Written by: Anonymous
The 2021 fall semester was my very first experience at university. As a first year student, the new university environment was an overwhelming but enjoyable experience. Throughout the semester, there were most definitely fluctuations with my mental health, and understanding these fluctuations early in the semester allowed me to adjust and develop coping strategies and resources to assist me throughout the semester. I will be sharing these methods and experiences anonymously to help incoming or current Queen’s students. I will be separating my mental health experience into 3 sections, academics, food & lifestyle, and social life.
Firstly, in the scope of academics, when individuals discuss stress and mental health they often link school and academics as the leading cause. Personally, it definitely is a contributing factor to stress and a weight on my mental health. However, I view it as temporary. There are high stress periods of time, such as before midterm and final exams, however, I found that having well established study routines and a supportive group of friends was helpful in minimizing detrimental mental health impacts from academics. I’m sure that you have heard the usual tips of using weekly planners, finding studying locations, using course resources, and studying in groups. Personally, during the most stressful periods of time I would spread out studying throughout the day and allot time for collaborative and independent studying. One particular time before final exams I was feeling extremely anxious and it felt as if there was a never ending to-do list, and the fear of not performing well on the exams and wasting all the effort from the semester. During these times, I feel the most home-sick and calling my family was comforting but emotional as well. I believe that engaging with what makes you feel at home and safe is a great way to destress and reset the mind, especially when it feels like it is failing you.
Next I will be discussing the lifestyle impacts on my mental health, and why I believe that this was the most important factor. I mentioned before that the mental health impacts associated with academics were temporary. However, lifestyle habits are long term. Nutrition, exercise, sleeping schedule and experiences with mindful breathing are what I will be sharing. Firstly, coming to university and having a meal plan, my eating habits had to adjust to the food being given to me. SinceI struggled with eating disorders, sudden changes to food were difficult. It was important for me to dedicate time to get food and I found the nutritional information across Queen’s dining services a useful tool. My overall goal was to get 3 meals everyday, however, throughout the last semester my sleeping schedule would cause me to wake up late and skip breakfast daily.
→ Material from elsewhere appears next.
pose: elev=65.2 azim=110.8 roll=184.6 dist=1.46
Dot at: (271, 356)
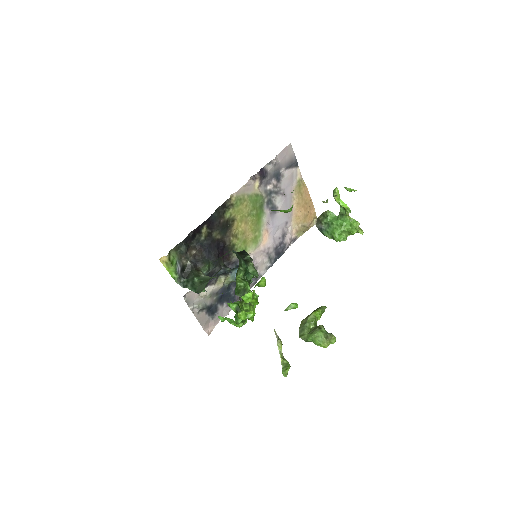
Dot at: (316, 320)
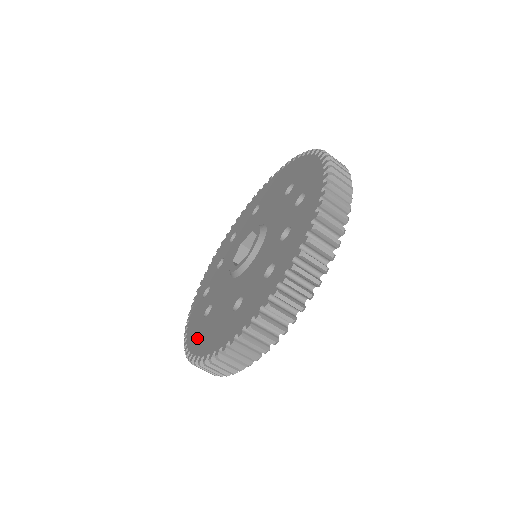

I found that sleeping and waking up late had negative affects on my lifestyle habits which reflected on my mental health. Overall, I had less energy and motivation and felt anxious from running out of time during the day. In November, I began setting a goal of sleeping before midnight and waking up before 9:30 to go to gym. Setting a destination in the morning motivated me to wake up and remain dedicated to this goal. Not to mention, allotting time for exercise was extremely beneficial for my mental health and helped me fall asleep at night.
Finally, I will be discussing the social components of university and how important it is for our mental health. As an incoming student to a new environment it is very easy to feel lonely and not having made enough connections and friendships. It is important to balance social life and academic life to prevent burnout and maintain joy throughout stressful times. Not to mention, studying in groups can be extremely motivating and beneficial. I believe that social media has been a great method of meeting new people, however, at certain times it is difficult to take the leap of meeting people from social media in person. Overall, I am an extremely social individual that loves to meet new people and be surrounded with people at all times. On the outside, this may seem like a great character trait, it makes me prone to loneliness because I get anxious about the idea of independence. As a result, the feeling of missing out (FOMO) is a large component to my social decisions. A majority of the time I felt supported with friends, however, at some times it felt like the connections that I made were not enough or not strong enough. At the moment, I don’t have a solution to this because making connections and friendships takes time, patience, and trust.